Topic Words ordered by Composite Rank
On the right is a list of all of the words in the text ordered by the composite rank (see the description just above this section). Multiple instances of words are included and are given the same rank. Listed next to each word in parentheses are their document-topic rank and topic-word rank. These topic words also highlight upon mouseover in the same way they do for the text. Mousing over the words will also highlight corresponding words from this topic in the text on the left. Scrolling down will reveal more of this list. NOTE: You will notice that composite, document-topic, and/or topic-word rankings are sometimes strikingly the same for a string of topic words listed in the composite rank panel. This is not a bug. For topics with near-nil probability within documents and topic words with near-nil probability within topics, a very low dummy weight is assigned. This has the effect of producing the similarly ranked topic words.
How to Use
Using TWiC Close Reading (TCR) is a simple, two-step process:
1. Edit the script's YAML configuration file in the root folder,
2. Run TCR's primary Python script,
YAML Configuration File
The folder where your MALLET topic model files sit. All of the files listed below are required for TWiC Close Reading (TCR) to function. TCR supports model files from MALLET version 2.0.8 and higher.
Name of the (unzipped) topic "state" file generated by the MALLET option
Name of the file generated by the
--output-doc-topics MALLET option that contains corpus file names and their respective topic weights.
Name of the file generated by the
--output-topic-keys MALLET option that contains the numeric topic ID, average corpus weight for each topic, and the familiar list of its top 20 topic words.
Name of the file generated by the
--topic-word-weights-file MALLET option that contains a list of words, their assigned topic ID, and weight in that topic.
The folder where the txt files of your corpus modeled by MALLET are stored
The folder where you would like TCR to output its HTML files
A name for your corpus used internally by TCR. Will only be shown in its terminal output. (Please use underscores in lieu of spaces).

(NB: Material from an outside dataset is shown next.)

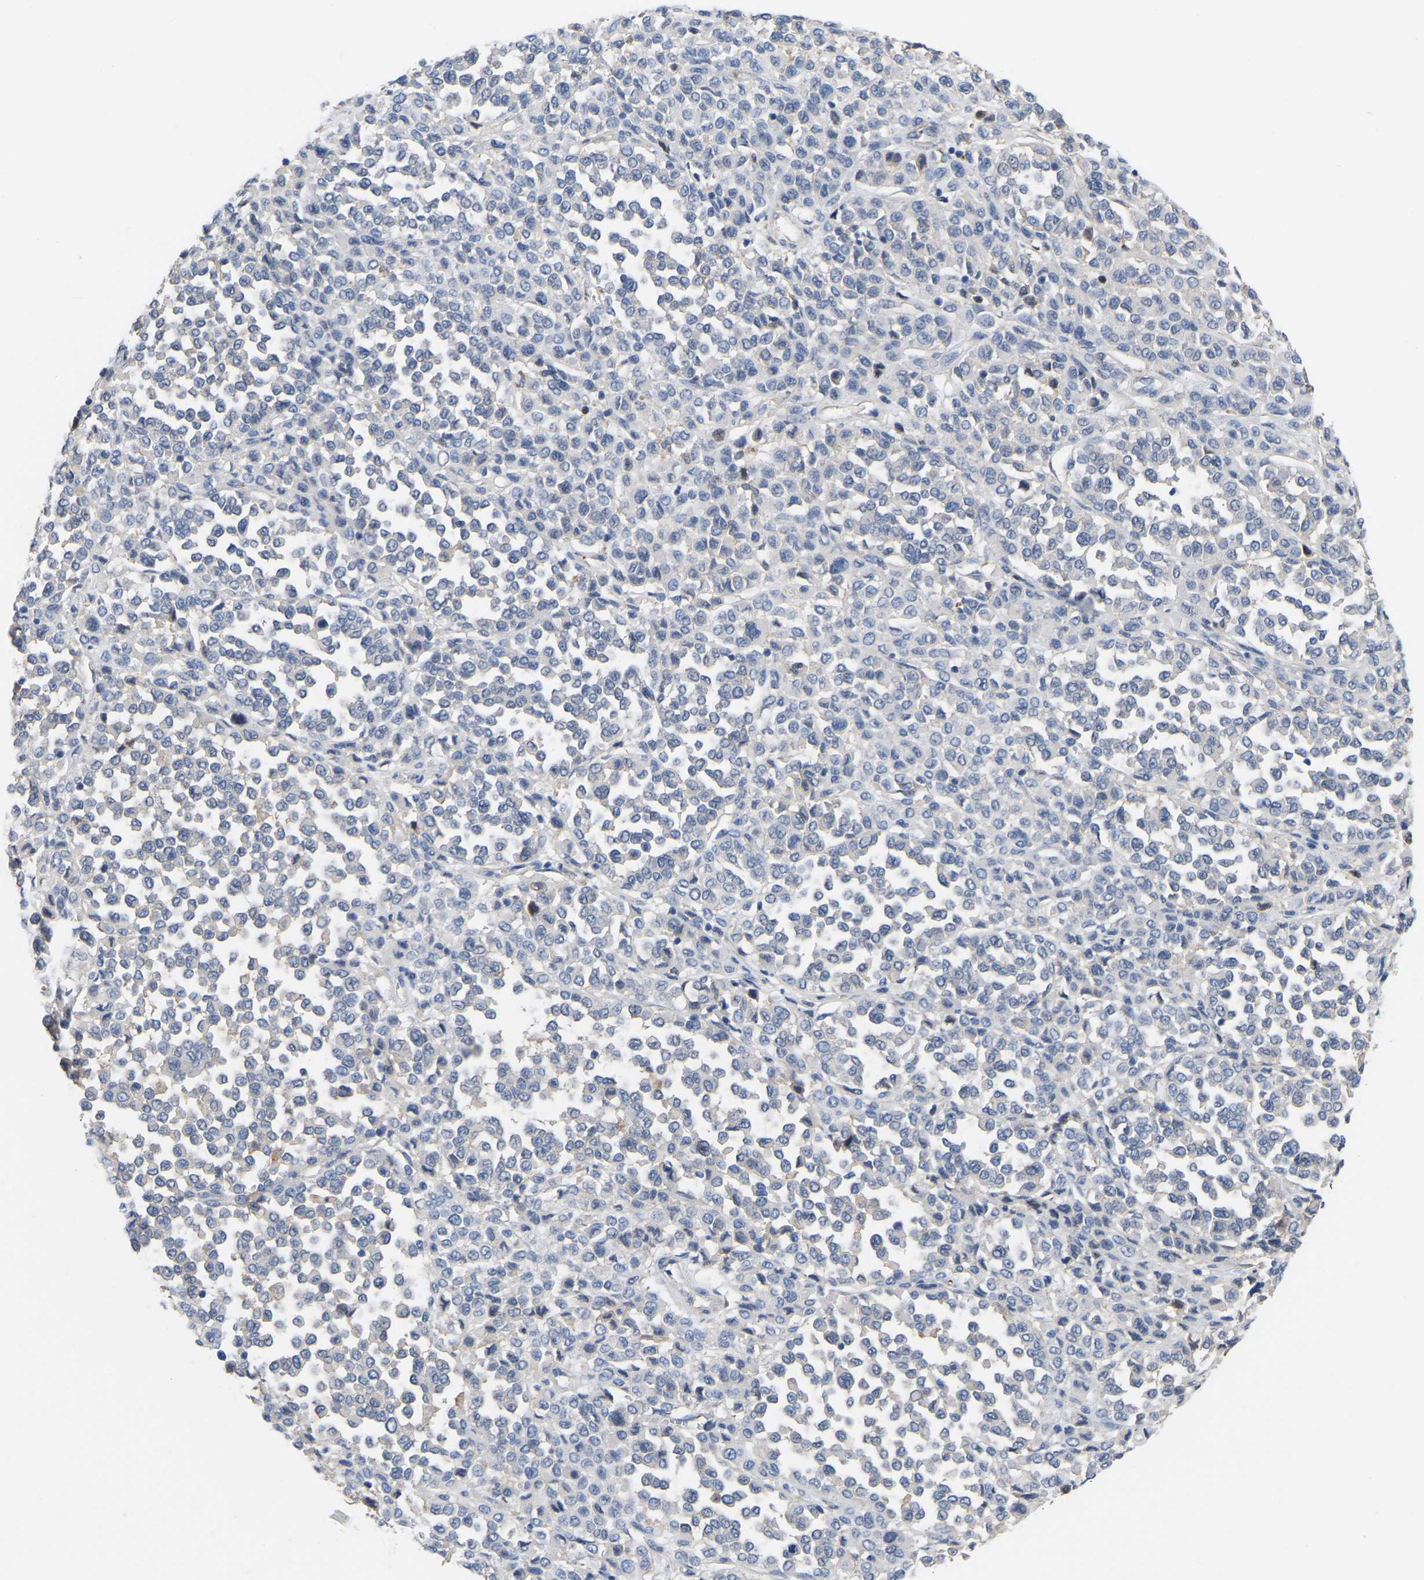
{"staining": {"intensity": "negative", "quantity": "none", "location": "none"}, "tissue": "melanoma", "cell_type": "Tumor cells", "image_type": "cancer", "snomed": [{"axis": "morphology", "description": "Malignant melanoma, Metastatic site"}, {"axis": "topography", "description": "Pancreas"}], "caption": "This is an immunohistochemistry (IHC) photomicrograph of melanoma. There is no expression in tumor cells.", "gene": "ZNF449", "patient": {"sex": "female", "age": 30}}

Once you have filled in all the fields in
tcr_config.yaml, just run TWiC Close Reading's primary Python script:
python twic_close_reading.py. (Note: This script does rely on a few other Python scripts stored in the
lib folder, so you do need to leave it in place in the root folder of TCR.)
Example HTML Files
Example HTML files generated by TWiC Close Reading from a topic model of the paragraphs of Herman Melville's Moby-Dick; or, The Whale, Bartleby, the Scrivener: A Story of Wall Street, Pierre; or, The Ambiguities, and Billy Budd, Sailor are included in the folder
data/output/example. (Just a few HTML files are given. The entire modeled corpus is just under 5,000 files.)
Technical Notes & Known Issues
- TWiC Close Reading (TCR) is compatible with MALLET versions 2.0.8 and higher
- Please be aware that for some texts, MALLET may not produce state file data. If no state file data is detected for a text, TCR will not produce an HTML file for it since that data is an integral part of its output. A file,
tcr_unprocessed.txt, will be output into TCR's root folder listing the text files which did not have an HTML file produced for them.
- Expected text encoding is UTF-8
- TCR should be functional across MacOS, Windows, and Linux. Its Python script detects and uses the appropriate folder separator character. However, there is currently no support for the
\r\ncombined carriage return + linefeed character.